Passage:
.....

Jamsetji's other great dream was a science college, which came to fruition after his death as the Indian Institute of Sciences in Bangalore, one of the country's foremost centres of learning. His philanthropic principles still inform the Tata Group today: it is 66 per cent owned by charitable trusts, which spent $379m (£193m) on social causes in 2003-4. Tata even claims to have saved a rare breed of Ganges fish, the mahseer, from extinction with a breeding programme it funded.
But if its founder was a nationalist, the Tata Group went through dark days in the years after Indian independence. Tata Airlines was nationalised and taken away from the company, as was its insurance business, as India plunged into years of socialism that turned it into an economic basket-case.
Ratan Tata took over the chairman's role at a moment of great opportunity, as India finally liberalised its economy, but he decided the company needed to be modernised. He cut work forces and set performance targets. He may have made the company less patriarchal - although the redundancy packages were hardly brutal - but he made it competitive as well.
When Mr Tata bought Tetley Tea for $435m in 2000, it was the biggest deal in Indian history. That's a record he has easily demolished with yesterday's £5.75bn takeover deal for Corus.
The group he has set about building is still heavily influenced by the industries that captivated Jamsetji. As well as steel, Tata runs the Taj group of hotels, as well as managing some famous hotels such as the Pierre under their original names. But Mr Tata has also pursued his own interests, in particular his dream of building a car that would be affordable to millions of Indians who cannot buy new cars at today's prices: the 100,000 rupee-car (£1,150), which he has designed himself.
For all its much-vaunted charitable work and worker relations, Tata has not been free of controversy. Last year, 12 people were killed when police opened fire on a tribal group protesting against plans for a Tata Steel plant on their land in the eastern state of Orissa. The indigenous tribal people said the state government was selling off their land and keeping the profits for itself.
And a similar dispute erupted this year in West Bengal, where Tata is trying to build a car factory at Singur. Local villagers are objecting to the government's compulsory purchase of their land. They have won the support of local political parties and activists from all over India, and protests have turned violent with police firing tear gas and baton-charging protestors.
The company's future seems secure, but the same cannot necessarily be said of the Tata family. In a twist that curiously mirrors the fate of the Parsee people, Mr Tata, who has never married, has no direct heir.
The Parsees are dying out. They may be one of the richest and most powerful communities in India, but the Parsees may have little time left. Forbidden by their priests from marrying outside the community, their numbers are dwindling fast. The children of Parsees who marry outsiders are not recognised as Parsees, and it is predicted the community could soon be extinct.
There are other Tata family members who could take over from Mr Tata, who has hinted he may step down soon. But he has also said his successor need not necessarily bear the Tata family name. Either way, Jamsetji's vision appears to be coming to fruition, even if it was delayed by post-independence socialism. India is emerging as a global power, and steel is at the heart of its emergence.

.....

Short exercise 1: In the passage on the Tata Group, how much did Mr Tata pay for Tetley Tea in 2000?

.....

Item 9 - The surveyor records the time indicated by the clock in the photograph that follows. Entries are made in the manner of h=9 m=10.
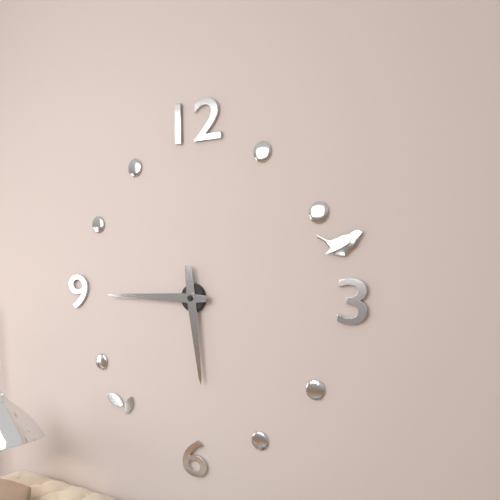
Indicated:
h=5 m=45
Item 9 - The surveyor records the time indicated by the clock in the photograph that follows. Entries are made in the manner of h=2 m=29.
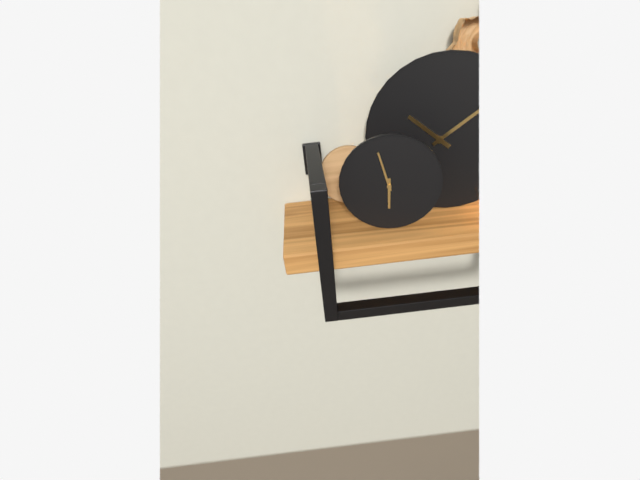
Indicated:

.....

Short exercise 2: Count the lines in the records containing the word "that" and reply with the number alone.

Correct response 1: $435m

Correct response 2: 2